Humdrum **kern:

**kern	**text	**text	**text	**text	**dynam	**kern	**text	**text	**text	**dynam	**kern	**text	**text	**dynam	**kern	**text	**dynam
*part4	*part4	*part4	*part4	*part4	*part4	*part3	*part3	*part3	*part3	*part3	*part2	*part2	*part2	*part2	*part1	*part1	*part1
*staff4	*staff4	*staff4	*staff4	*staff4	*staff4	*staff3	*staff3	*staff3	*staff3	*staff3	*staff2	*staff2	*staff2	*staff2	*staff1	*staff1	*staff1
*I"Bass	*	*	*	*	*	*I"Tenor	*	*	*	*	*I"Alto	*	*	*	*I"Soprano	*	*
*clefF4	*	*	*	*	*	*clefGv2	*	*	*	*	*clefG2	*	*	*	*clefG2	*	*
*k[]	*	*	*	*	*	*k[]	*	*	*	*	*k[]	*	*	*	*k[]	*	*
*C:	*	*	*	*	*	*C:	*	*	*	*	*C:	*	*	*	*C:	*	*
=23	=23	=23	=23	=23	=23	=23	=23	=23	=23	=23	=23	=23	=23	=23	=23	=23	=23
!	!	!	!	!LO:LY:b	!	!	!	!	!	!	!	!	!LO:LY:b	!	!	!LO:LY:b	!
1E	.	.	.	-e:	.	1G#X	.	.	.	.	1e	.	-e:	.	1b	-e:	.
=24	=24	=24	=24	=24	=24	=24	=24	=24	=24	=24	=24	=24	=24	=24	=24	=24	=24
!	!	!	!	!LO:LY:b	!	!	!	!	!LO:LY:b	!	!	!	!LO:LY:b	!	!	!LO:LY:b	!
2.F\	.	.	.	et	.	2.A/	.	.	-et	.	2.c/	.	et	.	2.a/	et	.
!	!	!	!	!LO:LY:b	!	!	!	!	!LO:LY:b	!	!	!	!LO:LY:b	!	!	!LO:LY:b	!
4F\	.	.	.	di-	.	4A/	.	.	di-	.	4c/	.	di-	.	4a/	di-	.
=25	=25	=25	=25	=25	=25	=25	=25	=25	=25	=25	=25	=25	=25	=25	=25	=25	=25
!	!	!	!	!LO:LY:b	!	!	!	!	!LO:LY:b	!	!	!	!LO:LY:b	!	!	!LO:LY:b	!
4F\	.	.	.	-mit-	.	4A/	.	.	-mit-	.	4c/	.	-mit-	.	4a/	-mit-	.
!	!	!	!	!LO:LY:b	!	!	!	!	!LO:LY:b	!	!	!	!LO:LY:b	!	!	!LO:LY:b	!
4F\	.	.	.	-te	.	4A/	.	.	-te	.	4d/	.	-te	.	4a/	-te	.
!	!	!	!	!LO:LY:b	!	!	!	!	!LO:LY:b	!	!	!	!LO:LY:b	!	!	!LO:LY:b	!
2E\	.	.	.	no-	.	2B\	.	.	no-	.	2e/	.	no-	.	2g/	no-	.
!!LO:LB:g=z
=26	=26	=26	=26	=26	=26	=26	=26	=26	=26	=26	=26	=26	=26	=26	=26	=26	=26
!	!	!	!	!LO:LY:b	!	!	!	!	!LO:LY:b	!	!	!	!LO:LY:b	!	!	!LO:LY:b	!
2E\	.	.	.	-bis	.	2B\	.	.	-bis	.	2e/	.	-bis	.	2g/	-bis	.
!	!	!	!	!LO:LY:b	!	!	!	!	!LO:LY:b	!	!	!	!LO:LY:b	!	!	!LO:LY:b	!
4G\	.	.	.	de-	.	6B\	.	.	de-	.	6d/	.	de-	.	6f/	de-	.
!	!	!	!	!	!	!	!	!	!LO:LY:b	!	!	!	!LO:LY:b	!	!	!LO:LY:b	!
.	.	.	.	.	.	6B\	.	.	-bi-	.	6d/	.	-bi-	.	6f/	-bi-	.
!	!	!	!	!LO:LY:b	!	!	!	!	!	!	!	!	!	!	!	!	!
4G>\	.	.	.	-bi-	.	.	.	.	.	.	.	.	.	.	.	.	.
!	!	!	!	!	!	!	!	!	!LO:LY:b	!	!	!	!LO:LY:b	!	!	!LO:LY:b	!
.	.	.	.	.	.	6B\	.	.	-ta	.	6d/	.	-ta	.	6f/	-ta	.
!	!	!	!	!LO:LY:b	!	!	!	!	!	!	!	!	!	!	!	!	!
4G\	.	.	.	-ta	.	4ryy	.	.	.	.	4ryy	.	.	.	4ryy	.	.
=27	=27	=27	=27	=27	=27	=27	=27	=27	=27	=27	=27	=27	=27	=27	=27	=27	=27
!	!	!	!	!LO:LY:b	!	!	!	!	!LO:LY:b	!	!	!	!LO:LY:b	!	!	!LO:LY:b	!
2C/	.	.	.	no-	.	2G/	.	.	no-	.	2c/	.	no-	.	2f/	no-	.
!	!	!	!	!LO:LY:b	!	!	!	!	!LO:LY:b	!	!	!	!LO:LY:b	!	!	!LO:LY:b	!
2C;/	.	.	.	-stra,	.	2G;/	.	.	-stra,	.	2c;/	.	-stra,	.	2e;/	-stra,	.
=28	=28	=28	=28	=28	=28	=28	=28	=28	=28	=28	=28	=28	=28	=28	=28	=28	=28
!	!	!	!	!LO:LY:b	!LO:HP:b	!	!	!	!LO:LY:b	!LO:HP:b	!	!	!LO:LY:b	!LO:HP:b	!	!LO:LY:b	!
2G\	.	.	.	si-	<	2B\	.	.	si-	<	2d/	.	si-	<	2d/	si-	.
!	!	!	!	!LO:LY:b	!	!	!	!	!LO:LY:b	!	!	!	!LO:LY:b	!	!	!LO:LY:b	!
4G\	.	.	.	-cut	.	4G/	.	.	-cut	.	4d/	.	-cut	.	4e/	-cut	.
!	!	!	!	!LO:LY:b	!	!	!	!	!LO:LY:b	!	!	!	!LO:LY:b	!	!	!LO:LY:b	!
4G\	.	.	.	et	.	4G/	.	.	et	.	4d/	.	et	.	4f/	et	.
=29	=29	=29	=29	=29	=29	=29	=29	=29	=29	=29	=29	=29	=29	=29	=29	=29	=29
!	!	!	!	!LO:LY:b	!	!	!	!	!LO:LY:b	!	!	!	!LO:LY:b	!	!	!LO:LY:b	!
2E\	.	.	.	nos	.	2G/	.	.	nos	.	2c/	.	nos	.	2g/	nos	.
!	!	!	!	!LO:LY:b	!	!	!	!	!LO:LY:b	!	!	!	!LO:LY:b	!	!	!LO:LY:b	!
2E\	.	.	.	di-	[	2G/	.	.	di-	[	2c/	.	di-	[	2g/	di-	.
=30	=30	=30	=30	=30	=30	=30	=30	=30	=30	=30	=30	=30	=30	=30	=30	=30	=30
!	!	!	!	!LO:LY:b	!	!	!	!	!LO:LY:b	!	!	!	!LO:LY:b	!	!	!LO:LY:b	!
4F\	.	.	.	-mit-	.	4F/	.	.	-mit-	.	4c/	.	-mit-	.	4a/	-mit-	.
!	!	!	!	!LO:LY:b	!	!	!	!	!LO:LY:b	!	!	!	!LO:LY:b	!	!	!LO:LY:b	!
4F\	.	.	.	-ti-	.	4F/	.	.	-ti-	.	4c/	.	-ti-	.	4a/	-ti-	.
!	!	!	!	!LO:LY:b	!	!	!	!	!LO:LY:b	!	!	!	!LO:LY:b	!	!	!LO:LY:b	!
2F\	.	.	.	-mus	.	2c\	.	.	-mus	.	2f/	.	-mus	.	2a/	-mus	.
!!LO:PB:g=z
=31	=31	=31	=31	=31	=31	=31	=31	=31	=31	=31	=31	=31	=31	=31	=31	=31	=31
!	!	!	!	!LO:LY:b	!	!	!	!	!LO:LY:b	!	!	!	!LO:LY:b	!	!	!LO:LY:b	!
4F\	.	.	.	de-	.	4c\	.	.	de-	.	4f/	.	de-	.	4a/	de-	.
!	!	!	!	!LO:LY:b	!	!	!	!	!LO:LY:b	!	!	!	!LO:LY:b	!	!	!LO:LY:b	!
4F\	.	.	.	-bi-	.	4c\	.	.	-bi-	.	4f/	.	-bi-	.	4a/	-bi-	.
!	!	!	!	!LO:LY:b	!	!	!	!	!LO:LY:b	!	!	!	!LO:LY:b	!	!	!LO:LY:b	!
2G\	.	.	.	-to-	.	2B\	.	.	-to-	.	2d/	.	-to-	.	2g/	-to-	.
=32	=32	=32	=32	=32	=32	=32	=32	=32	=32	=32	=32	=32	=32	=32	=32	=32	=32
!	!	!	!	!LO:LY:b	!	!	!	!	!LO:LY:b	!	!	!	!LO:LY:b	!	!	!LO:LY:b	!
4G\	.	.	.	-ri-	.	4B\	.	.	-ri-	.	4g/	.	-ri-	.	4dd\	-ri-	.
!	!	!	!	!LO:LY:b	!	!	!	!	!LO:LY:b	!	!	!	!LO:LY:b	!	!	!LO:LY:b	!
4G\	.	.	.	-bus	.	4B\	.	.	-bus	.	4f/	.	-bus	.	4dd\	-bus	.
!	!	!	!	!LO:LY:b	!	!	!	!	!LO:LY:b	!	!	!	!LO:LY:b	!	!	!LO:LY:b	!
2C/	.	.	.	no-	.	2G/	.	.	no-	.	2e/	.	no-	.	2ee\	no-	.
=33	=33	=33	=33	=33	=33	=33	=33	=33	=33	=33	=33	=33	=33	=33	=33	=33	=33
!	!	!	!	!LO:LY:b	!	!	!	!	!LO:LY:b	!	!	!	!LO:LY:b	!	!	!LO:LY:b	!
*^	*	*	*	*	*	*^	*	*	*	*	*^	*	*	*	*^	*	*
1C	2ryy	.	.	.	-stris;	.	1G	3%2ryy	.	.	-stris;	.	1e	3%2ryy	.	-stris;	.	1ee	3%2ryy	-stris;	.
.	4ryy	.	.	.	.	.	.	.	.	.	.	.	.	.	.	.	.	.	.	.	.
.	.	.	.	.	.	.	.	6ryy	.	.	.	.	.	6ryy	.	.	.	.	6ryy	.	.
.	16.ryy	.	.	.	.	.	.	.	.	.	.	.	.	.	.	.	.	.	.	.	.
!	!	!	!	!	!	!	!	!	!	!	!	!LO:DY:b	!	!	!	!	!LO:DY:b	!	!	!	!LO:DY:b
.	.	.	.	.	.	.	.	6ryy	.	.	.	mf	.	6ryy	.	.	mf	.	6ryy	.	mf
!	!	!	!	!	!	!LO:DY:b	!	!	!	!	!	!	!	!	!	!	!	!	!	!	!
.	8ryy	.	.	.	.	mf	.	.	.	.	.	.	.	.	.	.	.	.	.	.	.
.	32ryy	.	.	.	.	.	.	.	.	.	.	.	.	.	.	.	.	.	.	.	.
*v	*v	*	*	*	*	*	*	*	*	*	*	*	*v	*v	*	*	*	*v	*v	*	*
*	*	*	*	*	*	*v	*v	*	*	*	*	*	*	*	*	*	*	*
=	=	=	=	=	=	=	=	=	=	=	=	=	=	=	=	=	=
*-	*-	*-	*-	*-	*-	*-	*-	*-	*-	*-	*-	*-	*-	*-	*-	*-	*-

+++++

### GIVEN EXERCISE
How many lines in the listing above contain the string "kern", counting only matches with the same case? Reply with the number alone.

### SOLUTION FOR THIS TASK
2